The same problem appears between broker and consumer. So end-to-end, you can have “deliver at most once” or “deliver at least once” — not both at once at the protocol level.
What “Exactly-Once” Actually Means in Practice
Modern systems claiming exactly-once are usually doing one of:
Pattern 1: Idempotent Consumers
The most pragmatic answer: design every consumer to safely handle duplicates.
Implementation: deduplication store
def handle_message(msg):
if has_processed(msg.id):
return # already processed, skip
process(msg)
mark_processed(msg.id)
The dedup store needs:
- Atomic check-and-set (DB transaction, Redis SETNX).
- TTL matching the broker’s retry window (typically 1-7 days).
- Same write transaction as the side effects, when possible.
Pattern 2: Idempotency Keys at the API Layer
Stripe popularized the pattern: every state-changing API request can carry an Idempotency-Key. The server stores (key → response) and returns the saved response on retry.
POST /payments
Idempotency-Key: client-uuid-12345
{"amount": 100, "currency": "USD"}
Server logic:
def create_payment(request, idempotency_key):
if existing := get_response(idempotency_key):
return existing # client retried; return stored response
response = actually_create_payment(request)
save_response(idempotency_key, response)
return response
This pattern is now the standard for any state-changing SaaS API endpoint. Add it everywhere POST or PUT could trigger duplicate operations.
Pattern 3: Transactional Outbox
The classic problem: write to DB and publish a message — but how do you make those two operations atomic?
BEGIN;
UPDATE orders SET status = 'paid' WHERE id = 42;
INSERT INTO outbox (event_type, payload) VALUES ('OrderPaid', '{...}');
COMMIT;
-- Relay process: read unsent outbox rows, publish to broker, mark sent.
The relay process can be a polling worker, a CDC stream (Debezium), or Kafka Connect. Publishing happens at-least-once (broker may receive a message twice if relay restarts mid-publish), but consumer-side idempotency catches duplicates.
Pattern 4: Kafka Transactions
Kafka has built-in transactional support for atomic write-to-multiple-topics:
producer.beginTransaction()
producer.send(topicA, msg1)
producer.send(topicB, msg2)
producer.send("__consumer_offsets", offsetCommit) // commit consumer position
producer.commitTransaction()
The producer either commits all messages atomically or none. Combined with isolation.level=read_committed on consumers, you get exactly-once within Kafka.

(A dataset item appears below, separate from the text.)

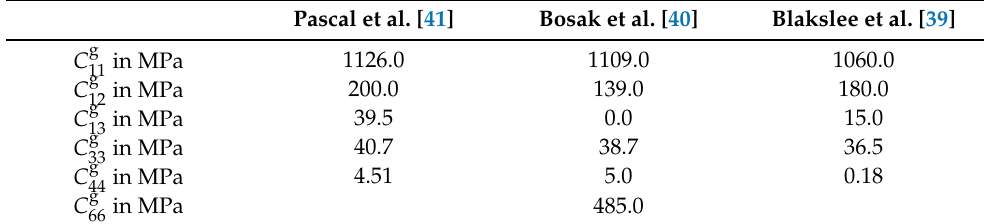
Table 3. Mechanical material parameters of the graphite lamellae. Pascal et al.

Pattern 5: AWS SQS FIFO + Exactly-Once
AWS SQS FIFO queues offer exactly-once delivery — but with constraints:
- Throughput limit (300 messages/sec per queue, higher with batching).

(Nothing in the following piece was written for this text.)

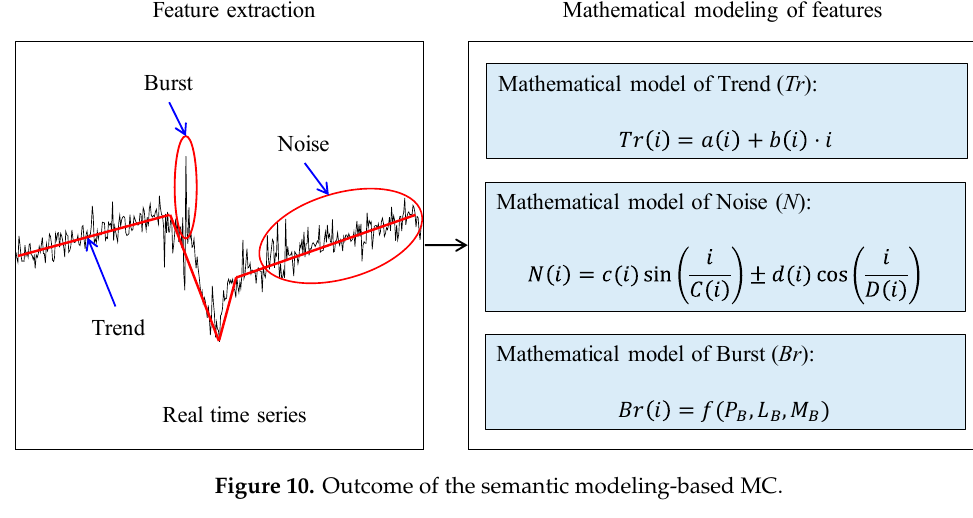
Figure 10. Outcome of the semantic modeling-based MC.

- Per-message-group ordering, not global ordering.
- 5-minute deduplication window by default.
For workloads that fit, it’s a clean solution: cloud-native, no operational overhead, exactly-once guaranteed.
Pattern 6: CDC + Exactly-Once Sinks
For streaming pipelines:
[ Postgres ] → [ Debezium / CDC ] → [ Kafka ] → [ Sink Connector ] → [ Snowflake / S3 / etc. ]
Modern sink connectors implement exactly-once by:
- Tracking processed Kafka offsets transactionally with the destination.
- Using natural keys / deduplication on the destination.
- Atomic writes (S3 versioning, transactional INSERT).
What to Use When
Recap
- Exactly-once delivery is impossible in asynchronous networks. Exactly-once processing is achievable through deliberate design.
- The practical answer: at-least-once delivery + idempotent processing.
- Idempotency keys at API layer (Stripe-style) for any non-idempotent state-changing endpoint.
- Transactional outbox for “write to DB and publish event” atomicity.
- Kafka transactions for in-Kafka exactly-once. SQS FIFO for limited-throughput AWS workloads.
- Deduplication stores for general idempotent consumers.
- Pick the pattern that fits the layer — no single technique solves all cases.